Há exactamente dois anos iniciei a minha aventura no Blogger. O curioso é que, apesar de não viver sem o computador, nunca me senti inclinado a ferramentas informáticas, tais como chats, redes sociais e afins. Digamos que tenho perfil criado em algumas delas, apenas porque tenho. Apesar de gostar de brincar com as coisas da vida, não me cativava fazer chegar esse tipo de material a outros que não eu.

Quem me conhece de sempre, ou quase sempre, sabe que sempre escrevi e que essa é a minha grande paixão. Mas para mim escrever seria livros e etc e tal e nunca no espaço cibernautico. Enfim. Resignei-me e a falta de determinadas coisas, entre elas se calhar o bom do talento, fez refrear os meus intentos e vergou-me para o facto de que, muito provavelmente, a única coisa que hei-de publicar será esta.

Ainda assim comecei carregado de moral, inflacionada pelos que mais perto de mim viviam e que me empurravam para essa via. E lá fui eu. Mas a coisa não me satisfazia. Como tal, parava e depois recomeçava. Basta olhar para o arquivo e percebe-se que foram dois anos de quase nada. Continuava a produzir muito material. Só que apenas na minha cabeça. Enfim.

(Podem voltar a ler daqui para a frente. A onda nostálgica não segue abaixo)

Com o intuito de celebrar então o segundo aniversário de O do Manel, foram lançadas uma série de iniciativas todas alusivas ao tema, nomeadamente uma matança de porco que, por falta de comparência do porco, acabou transformada em almoço de família.
Ainda integradas nas celebrações, mais duas actividades.

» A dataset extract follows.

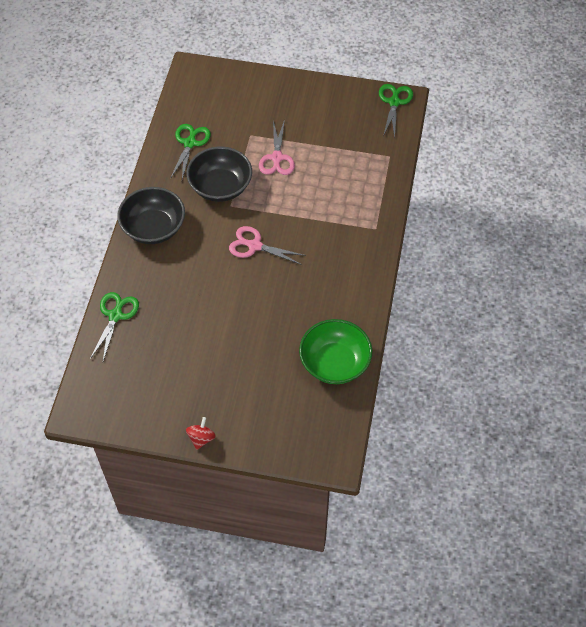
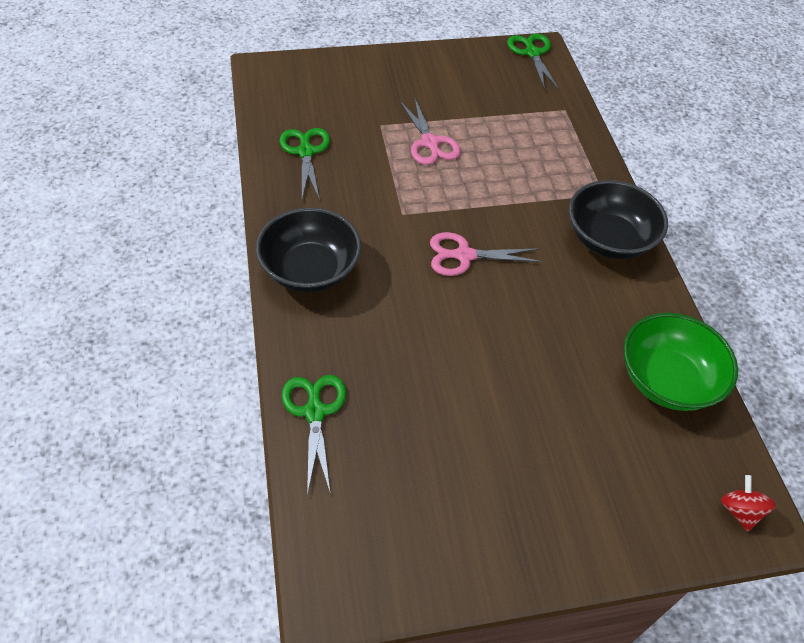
camera: 25 degrees left, 5 degrees down
(201, 438) = (551, 565): red spinning top -> red spinning top (740, 511)
(220, 187) = (376, 194): black bowl -> black bowl (609, 239)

A saber:

Um workshop com o tema "Empreendedorismo e dinâmicas sociais para quem não tem mulher a dias" direccionado a crianças que nunca conseguem descobrir onde fica o cesto de roupa suja, ministrado por mim, tendo tido larga adesão nos restantes moradores da casa, apesar da indiferença inicial.

Por último, não quis deixar passar a data sem agradecer directamente aos fieis seguidores. O passatempo sobre O do Manel que visava presentear aquele que se revela-se ser o mais assíduo dos leitores, correu de forma bem apreciável, sendo que o feliz contemplado com a semana, com tudo pago, nas Maldivas, acabou por ser atribuído a mim próprio.

A todos os que participaram, o meu muito obrigado e gostava de poder continuar a ser merecedor da vossa presença diária aqui por estas bandas.

Pronto. Agora vão lá ler o do Pacheco Pereira.